Pubblicato: 26.12.2019



















Durante la cena a Manapouri abbiamo scoperto con un po' di ironia che la pioggia incessante sarebbe continuata ancora per alcuni giorni e che le temperature sarebbero diminuite ulteriormente, attorno ai 4 gradi di notte. Le condizioni ideali per una tour in kayak di due giorni con acqua di fjord a 5 gradi (o piuttosto fredda) e pernottamento in tenda su un'isola deserta. Siamo andati a letto un po' scettici, per poi alzarci la mattina successiva alle 6 (!!) e scoprire che, fortunatamente, era effettivamente diventato secco e non c'era alcuna nuvola visibile nel cielo.
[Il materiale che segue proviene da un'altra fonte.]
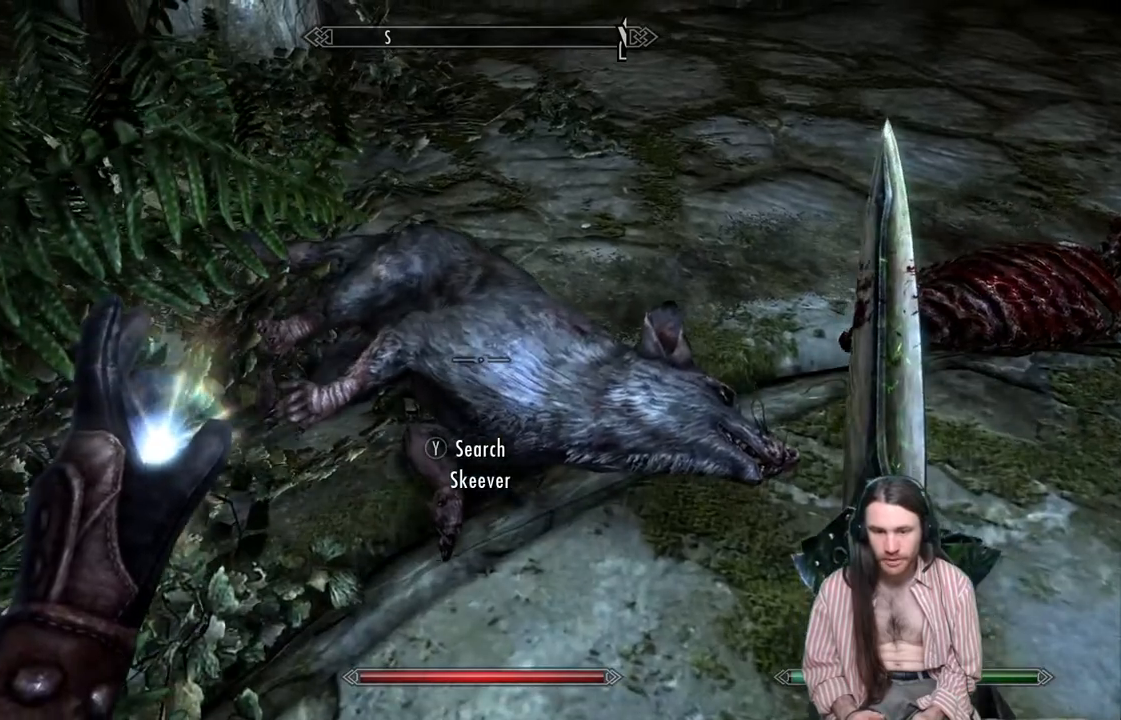
{"buttons": [], "left_stick": "center", "right_stick": "center", "events": [[100, "Y", "down"], [267, "Y", "up"]]}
Abbiamo prenotato il tour in kayak tramite 'Go Orange', un operatore di avventura all'aperto, e grazie a numerosi blog letti in precedenza eravamo piuttosto informati sullo svolgimento del tour.
Inizialmente abbiamo preso una barca dal porto di Manapouri attraverso il grande 'Lago Manapouri'. Una volta arrivati all'estremità del lago, un autobus ci ha portato per un'ora attraverso un passo accidentato direttamente fino al Doubtful Sound.
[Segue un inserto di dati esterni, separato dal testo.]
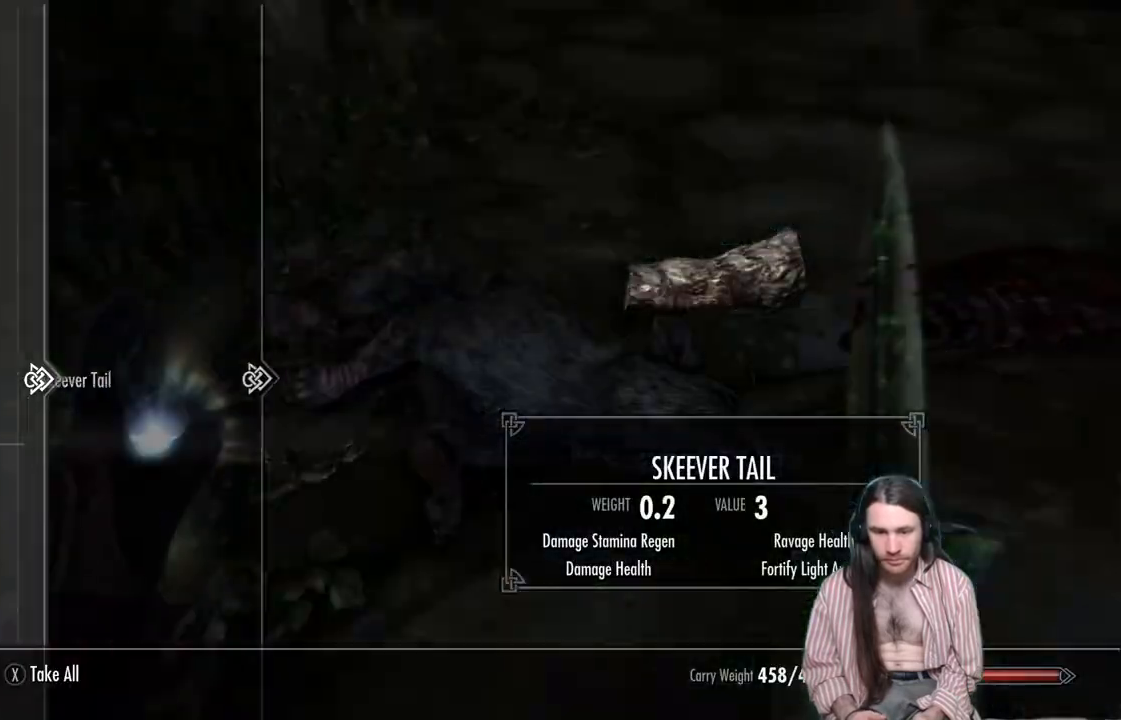
{"buttons": ["X"], "left_stick": "center", "right_stick": "center", "events": [[467, "X", "down"]]}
Nel piccolo centro sportivo acquatico lì, abbiamo incontrato Charlotte, la nostra guida per i giorni successivi, una divertente neozelandese di circa venticinque anni, il cui motto preferito 'Come va team' avremmo sentito molto nelle giornate successive, oltre ai nostri compagni di viaggio: tre inglesi, due australiani e una coreana. Un gruppo divertente fin dal primo momento, con cui ci siamo divertiti molto nei giorni successivi, ma abbiamo anche discusso su politica cinese, Brexit, sistema scientifico e così via, una combinazione molto piacevole.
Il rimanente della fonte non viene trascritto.